===== EXTRACT PROVIDED
Since a validator method can take the ModelField as an argument and that has the type_ attribute pointing to the type of the field, we can use that to try to coerce any value to a member of the corresponding Enum.

We can actually write a more or less generalized implementation that applies to any arbitrary Enum subtype fields. If we use the "*" argument for the validator, it will apply to all fields, but we also need to set pre=True to perform our checks before the default validators kick in:

from enum import Enum
from typing import Any

from pydantic import BaseModel, validator
from pydantic.fields import ModelField


class CustomBaseModel(BaseModel):
    @validator("*", pre=True)
    def coerce_to_enum_member(cls, v: Any, field: ModelField) -> Any:
        """For any `Enum` typed field, attempt to """
        type_ = field.type_
        if not (isinstance(type_, type) and issubclass(type_, Enum)):
            return v  # field is not an enum type
        if isinstance(v, type_):
            return v  # value is already an enum member
        try:
            return type_(v)  # get enum member by value
        except ValueError:
            try:
                return type_[v]  # get enum member by name
            except KeyError:
                raise ValueError(f"Invalid {type_.__name__} `{v}`")

That validator is agnostic of the specific Enum subtype and it should work for all of them because it uses the common EnumType API, such as EnumType.__getitem__ to get the member by name.

The nice thing about this approach is that while valid Enum names will be turned into the correct Enum members, passing a valid Enum value still works as it did before. As does passing the member directly.

Enum names in the JSON Schema

This is a bit more hacky, but not too bad.

Pydantic actually allows us to easily customize schema generation for specific fields. This is done by adding the __modify_schema__ classmethod to the type in question.

For Enum this turns out to be tricky, especially since you want to it to be created dynamically (via the Functional API). We cannot simply subclass Enum and add our modifier method there due to some magic around the EnumType. What we can do is simply monkey-patch it into Enum (or alternatively do that to our specific Enum subclasses).

Either way, this method again gives us all we need to replace the default "enum" schema section with an array of names instead of values:

from enum import Enum
from typing import Any, Optional

from pydantic.fields import ModelField


def __modify_enum_schema__(
    field_schema: dict[str, Any],
    field: Optional[ModelField],
) -> None:
    if field is None:
        return
    enum_cls = field.type_
    assert isinstance(enum_cls, type) and issubclass(enum_cls, Enum)
==========
TASK REQUIREMENTS |
1. Copy out the entries verbatim, starting at the line containing "country: United States" and ending with the final line of the entries.
2. Write the next portion of the passage on Pydantic Enum handling, continuing from its final line.
The passage on Pydantic Enum handling and the entries originate from separate, unrelated sources.
===== LISTING
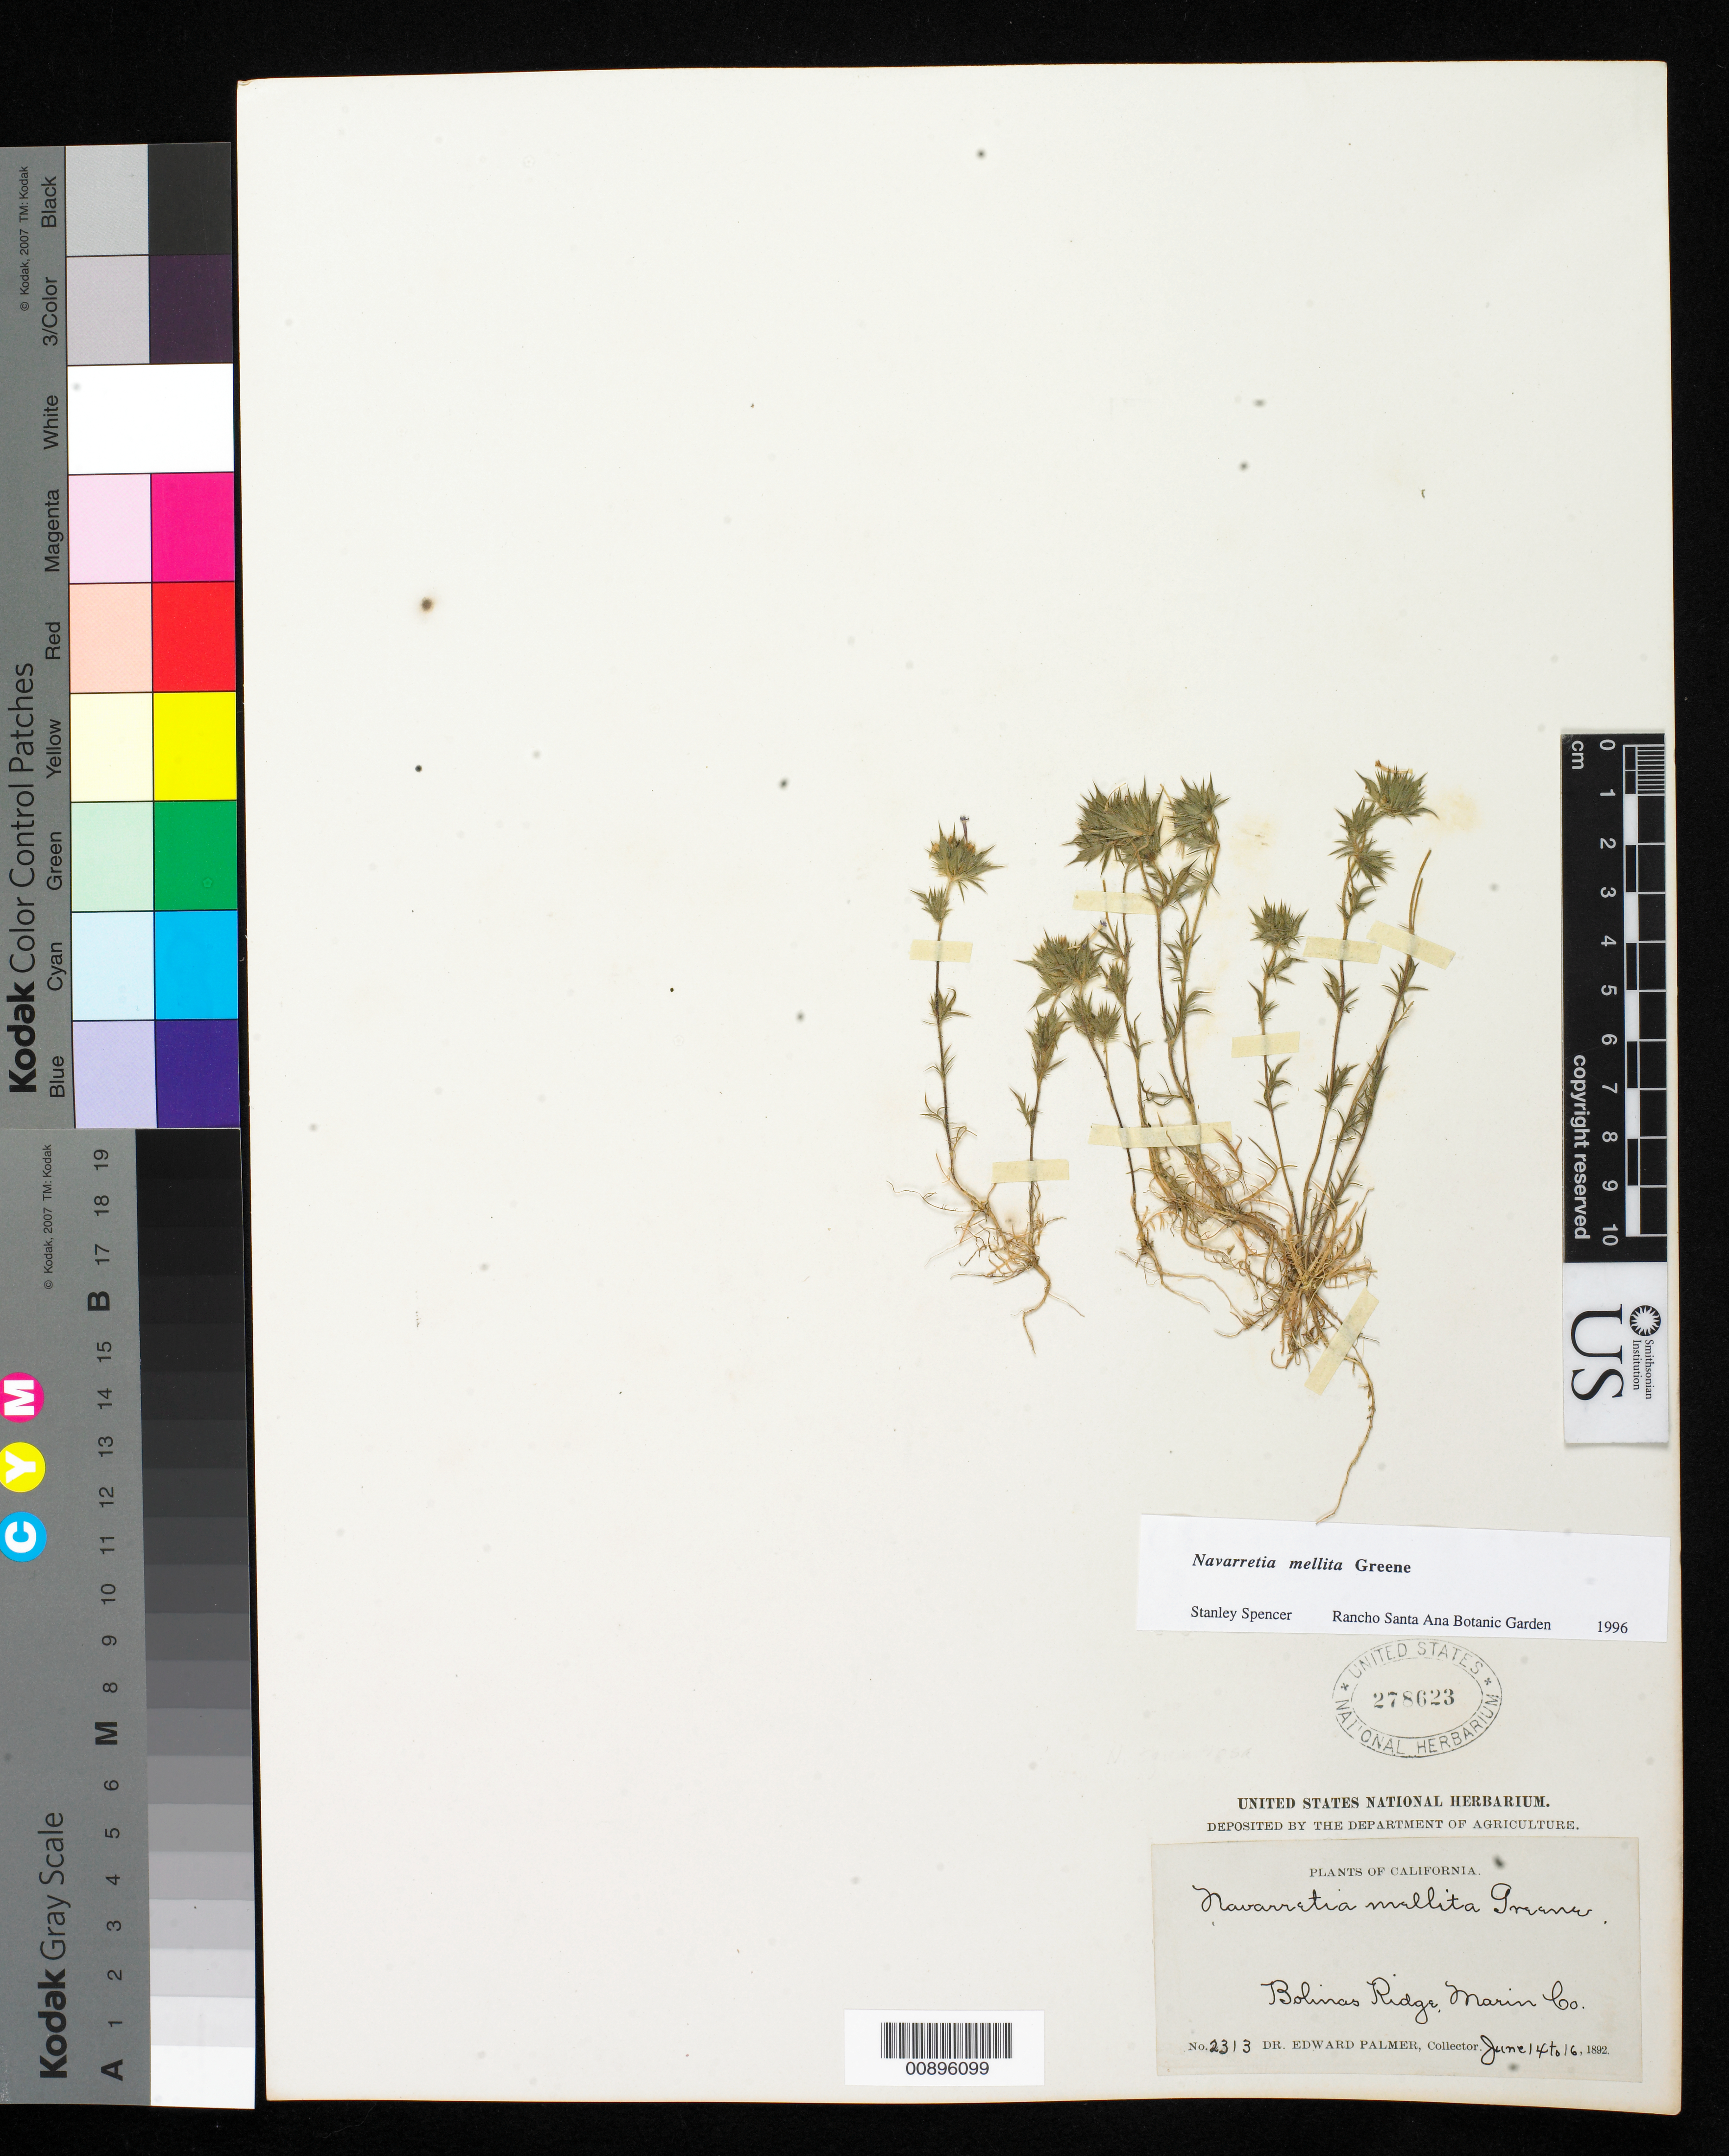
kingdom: Plantae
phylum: Tracheophyta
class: Magnoliopsida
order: Ericales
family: Polemoniaceae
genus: Navarretia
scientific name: Navarretia mellita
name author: Greene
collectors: E. Palmer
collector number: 2313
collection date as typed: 14 Jun 1892 to 16 Jun 1892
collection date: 1892-06-14/1892-06-16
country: United States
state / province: California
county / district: Marin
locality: Bolinas Ridge, Marin County, California.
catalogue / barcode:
==========
TASK-BY-TASK OUTPUTS |
1.
country: United States
state / province: California
county / district: Marin
locality: Bolinas Ridge, Marin County, California.
catalogue / barcode:

2.
    field_schema["enum"] = list(enum_cls.__members__.keys())


# Monkey-patch `Enum` to customize schema modification:
Enum.__modify_schema__ = __modify_enum_schema__  # type: ignore[attr-defined]

And that is all we need. (Mypy will complain about the monkey-patching of course.)

Full demo

from enum import Enum
from random import choices, random
from string import ascii_lowercase
from typing import Any, Optional

from pydantic import BaseModel, validator
from pydantic.fields import ModelField


def __modify_enum_schema__(
    field_schema: dict[str, Any],
    field: Optional[ModelField],
) -> None:
    if field is None:
        return
    enum_cls = field.type_
    assert isinstance(enum_cls, type) and issubclass(enum_cls, Enum)
    field_schema["enum"] = list(enum_cls.__members__.keys())


# Monkey-patch `Enum` to customize schema modification:
Enum.__modify_schema__ = __modify_enum_schema__  # type: ignore[attr-defined]


class CustomBaseModel(BaseModel):
    @validator("*", pre=True)
    def coerce_to_enum_member(cls, v: Any, field: ModelField) -> Any:
        """For any `Enum` typed field, attempt to """
        type_ = field.type_
        if not (isinstance(type_, type) and issubclass(type_, Enum)):
            return v  # field is not an enum type
        if isinstance(v, type_):
            return v  # value is already an enum member
        try:
            return type_(v)  # get enum member by value
        except ValueError:
            try:
                return type_[v]  # get enum member by name
            except KeyError:
                raise ValueError(f"Invalid {type_.__name__} `{v}`")


# Randomly generate an enum of floats:
_members = {
    name: round(random(), 1)
    for name in choices(ascii_lowercase, k=3)
}
Factor = Enum("Factor", _members)  # type: ignore[misc]
first_member_name = next(iter(Factor)).name
print("Random `Factor` members:", Factor.__members__)
print("First member:", first_member_name)


class Model(CustomBaseModel):
    factor: Factor
    foo: str
    bar: int

    class Config:
        json_encoders = {Factor: lambda field: field.name}


obj = Model.parse_obj({
    "factor": first_member_name,
    "foo": "spam",
    "bar": -1,
})
print(obj.json(indent=4))
print(Model.schema_json(indent=4))

Output:

Random `Factor` members: {'a': <Factor.a: 0.9>, 'q': <Factor.q: 0.6>, 'e': <Factor.e: 0.8>}
First member: a
{
    "factor": "a",
    "foo": "spam",
    "bar": -1
}
{
    "title": "Model",
    "type": "object",
    "properties": {
        "factor": {
            "$ref": "#/definitions/Factor"
        },
        "foo": {
            "title": "Foo",
            "type": "string"
        },
        "bar": {
            "title": "Bar",
            "type": "integer"
        }
    },
    "required": [
        "factor",
        "foo",
        "bar"
    ],
    "definitions": {
        "Factor": {
            "title": "Factor",
            "description": "An enumeration.",
            "enum": [
                "a",
                "q",
                "e"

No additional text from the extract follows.